Il fenomeno dei cantautori
Tutt’altro mondo era quello dei cantautori degli anni ’60, appartati e lontani dal gusto del grande pubblico. Intellettuali prima che cantanti; nelle loro canzoni denunciavano il conformismo e l’ipocrisia della società borghese attraverso testi spesso crudi nei termini; per la prima volta, alcuni dei loro testi abbandonavano la rima e altre convenzioni poetiche consolidate: l’opposto delle superficiali “canzonette” all’italiana.
Esponenti della cosiddetta “scuola genovese” furono Gino Paoli (Il cielo in una stanza, Sapore di sale), Luigi Tenco (Io sono uno), Fabrizio De André (Bocca di rosa), Sergio Endrigo (Teresa).

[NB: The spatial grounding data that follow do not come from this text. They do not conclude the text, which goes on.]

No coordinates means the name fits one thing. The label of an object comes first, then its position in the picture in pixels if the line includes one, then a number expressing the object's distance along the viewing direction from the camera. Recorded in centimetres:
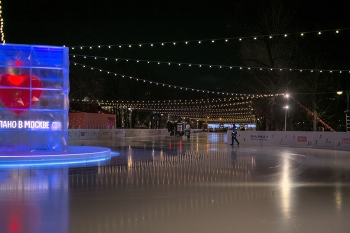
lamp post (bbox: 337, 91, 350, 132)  2821
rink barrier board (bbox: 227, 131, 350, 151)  2572
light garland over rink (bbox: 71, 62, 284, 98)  3872
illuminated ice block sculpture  1650
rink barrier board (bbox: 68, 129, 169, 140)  4062
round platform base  1502
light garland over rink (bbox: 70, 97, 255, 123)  5898
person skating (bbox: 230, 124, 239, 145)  2994
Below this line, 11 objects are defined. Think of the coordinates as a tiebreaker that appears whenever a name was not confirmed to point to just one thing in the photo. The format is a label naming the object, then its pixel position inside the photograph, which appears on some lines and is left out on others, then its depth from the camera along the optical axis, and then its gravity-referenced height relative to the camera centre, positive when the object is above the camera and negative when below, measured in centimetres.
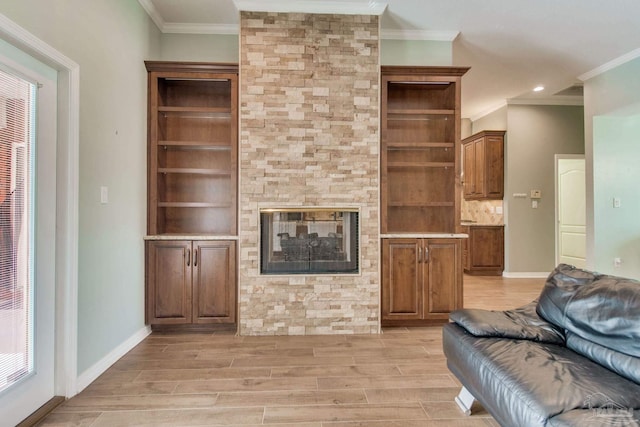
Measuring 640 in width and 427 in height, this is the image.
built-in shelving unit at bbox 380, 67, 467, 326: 322 +23
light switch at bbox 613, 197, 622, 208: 443 +19
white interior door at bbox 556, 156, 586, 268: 591 +10
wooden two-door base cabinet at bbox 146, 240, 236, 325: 306 -65
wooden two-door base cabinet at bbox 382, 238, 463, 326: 321 -64
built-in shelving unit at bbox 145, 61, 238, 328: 307 -2
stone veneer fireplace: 307 +63
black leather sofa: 117 -66
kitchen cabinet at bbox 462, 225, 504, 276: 585 -63
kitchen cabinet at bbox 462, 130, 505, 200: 589 +93
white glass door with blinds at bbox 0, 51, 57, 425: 170 -15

Dall’ambiente del teatro politico milanese emersero Enzo Jannacci e Giorgio Gaber. Il cantautore modenese Francesco Guccini con testi politicamente impegnati, inizialmente affidate all’interpretazione dei complessi modenesi e reggiani con cui collaborò (Equipe ’84 e i Nomadi). Il gruppo torinese di “Cantacronache” (Per i morti di Reggio Emilia).